Reconhecimento Global: O Prêmio para Pan Jianwei na China
Pan Jianwei, professor da Universidade de Ciência e Tecnologia da China, tornou-se o primeiro cientista chinês a receber o UNESCO-Russia Mendeleev International Prize in the Basic Sciences, compartilhado com Sergei Sheiko, pelo terceiro edição do prêmio. O reconhecimento, que será entregue em cerimônia em 17 de julho de 2026 em Paris, celebra suas contribuições seminais para comunicações quânticas seguras em larga escala e computação quântica escalável, incluindo o desenvolvimento do satélite Micius em 2016 para distribuição de chaves quânticas e teletransporte sobre milhares de quilômetros, demonstrando vantagem computacional quântica. Essa conquista destaca como a China está construindo seu próprio ecossistema quântico, com Pan também recebendo o IEEE Photonics Society Quantum Electronics Award com Lu Chaoyang por fontes de fóton único e computação quântica óptica. O prêmio, financiado pelo governo russo, honra anualmente dois cientistas e reforça o papel da pesquisa básica em conectar nações através da ciência, mostrando que diferentes países estão estabelecendo pontes tecnológicas que vão além de fronteiras geográficas.

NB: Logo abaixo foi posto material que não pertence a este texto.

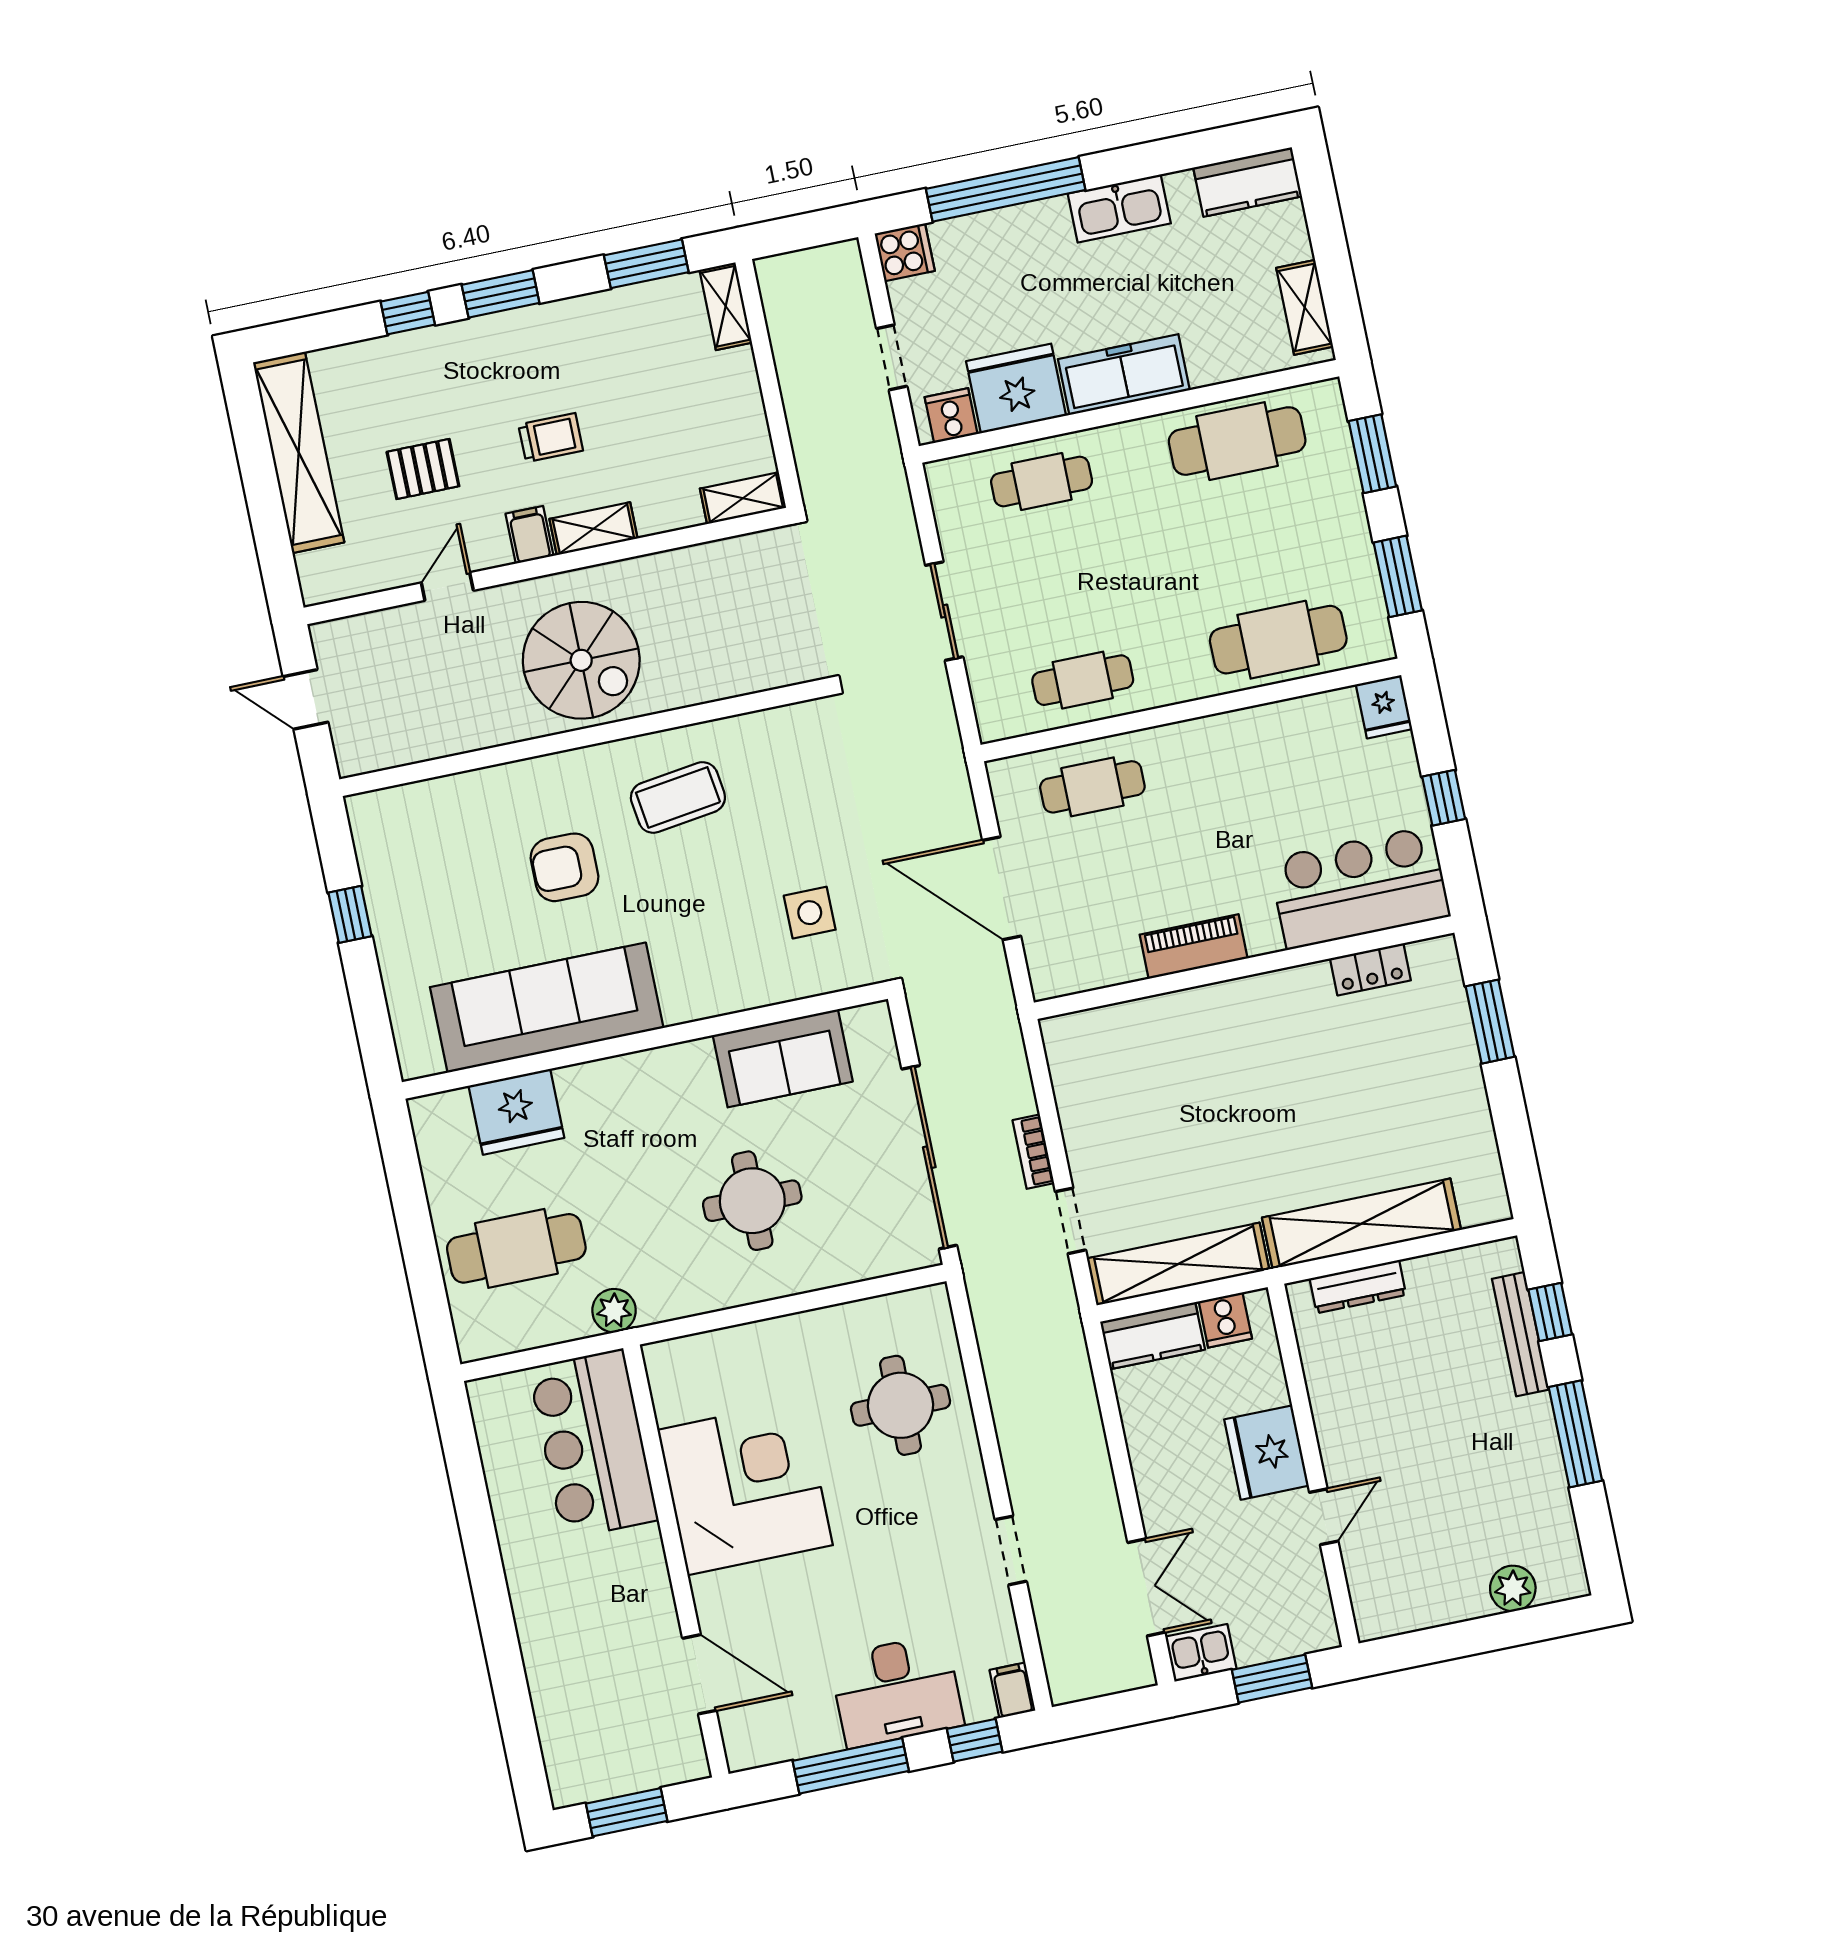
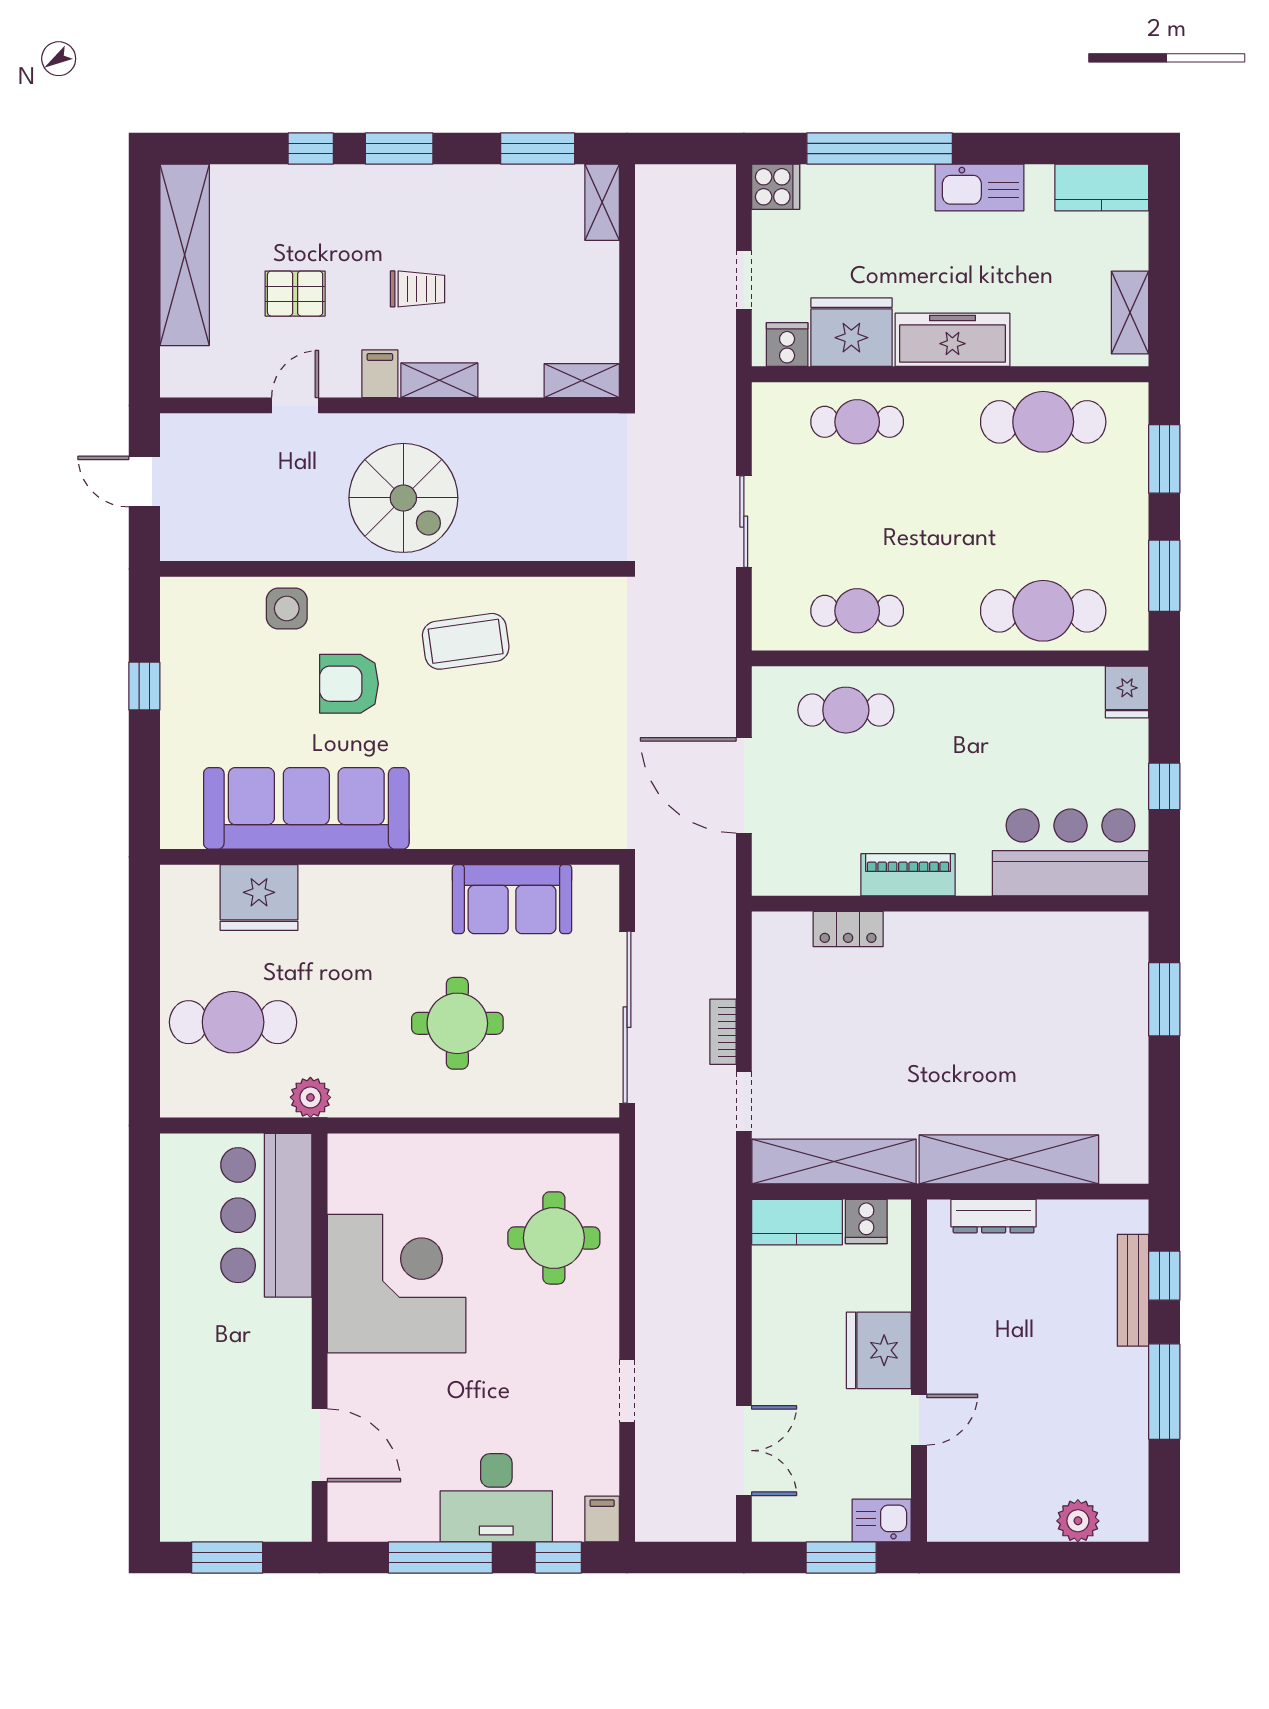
side table: (810, 913) -> (287, 609), moved
locker: (1370, 969) -> (848, 929), moved
kitchen sink: (1201, 1653) -> (882, 1521), moved

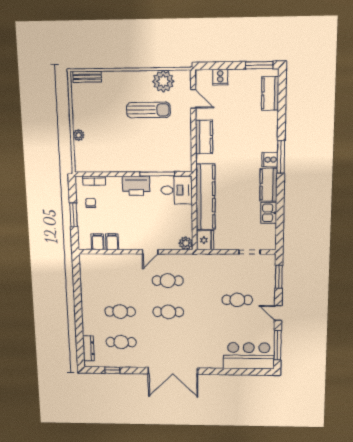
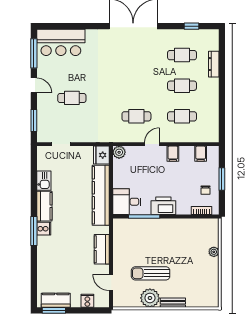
bench: (87, 77) -> (173, 303), moved
plant: (163, 81) -> (150, 298), moved
kitchen counter: (270, 93) -> (56, 300), moved, turned -90
filing cabinet: (112, 242) -> (173, 154), moved
cafe table: (168, 312) -> (182, 116), moved
dresser: (88, 348) -> (214, 64), moved

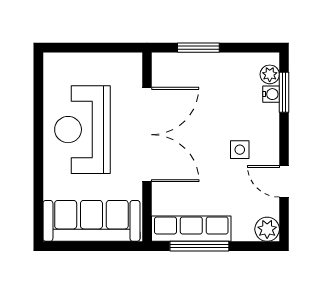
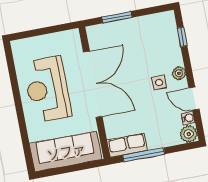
plant: (270, 74) -> (179, 73), moved
window: (284, 92) -> (182, 37), width x0.67
water cooler: (271, 94) -> (188, 118), moved
row of seats: (191, 229) -> (127, 145), width x0.68

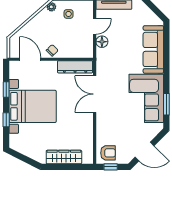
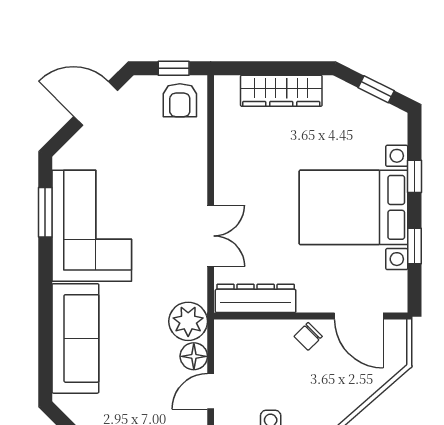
plant: (104, 57) -> (188, 321), added
double door: (95, 94) -> (211, 236), width x0.73
armchair: (108, 153) -> (180, 100), turned -90
window: (23, 158) -> (376, 89), added

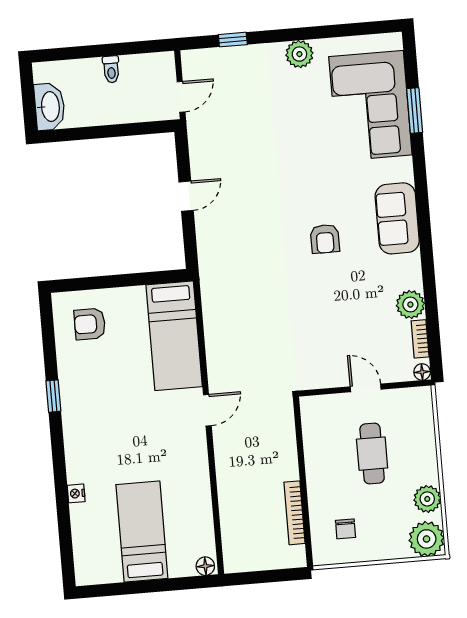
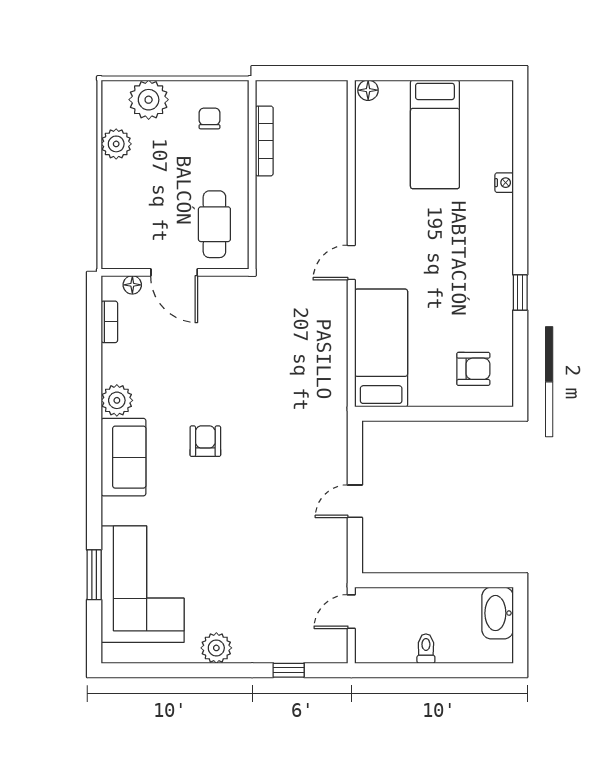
plant: (410, 305) -> (117, 400), moved
floor lamp: (422, 372) -> (132, 285), moved
door: (366, 388) -> (174, 272), width x1.38
cafe table: (372, 454) -> (214, 224), moved
plant: (427, 539) -> (149, 100), moved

Khaled El-Enany, diretor-geral da UNESCO, e declarações de Pan em People's Daily enfatizam a importância da pesquisa básica para o progresso global, especialmente em áreas como a construção de redes de comunicação quântica que podem transformar a segurança de dados em escala mundial. Esses avanços na China complementam os movimentos na Europa e no Brasil, mostrando que a computação quântica está se tornando um campo de colaboração internacional, onde diferentes países constroem pontes tecnológicas que podem beneficiar aplicações em segurança, simulações e modelagem climática ao mesmo tempo em que preparam o terreno para interoperabilidade entre sistemas de diversos fabricantes e governos.
Caixa de Ferramentas: Como se Preparar para o Avanço Quântico
Para profissionais e empresas que desejam se envolver com esse ecossistema em expansão, o primeiro passo é monitorar as integrações na rede da IBM e explorar casos de uso como simulações financeiras ou detecção de fraudes por meio de parcerias com instituições já conectadas. Estudantes e pesquisadores podem acompanhar os avanços da ESA no Φ-lab e os desenvolvimentos chineses com o satélite Micius para entender aplicações híbridas que combinam qubits com computação clássica em problemas reais como modelagem climática. Empreendedores devem considerar como suas soluções podem se conectar a sistemas quânticos no futuro, investindo em conhecimento sobre interoperabilidade entre tecnologias clássicas e quânticas para construir pontes que gerem valor prático. O próximo marco inclui o piloto da ESA até o final de 2026 e possíveis anúncios de supremacia ainda este ano, oferecendo oportunidades concretas para quem se prepara agora ao acompanhar workshops e atualizações de redes como a da IBM.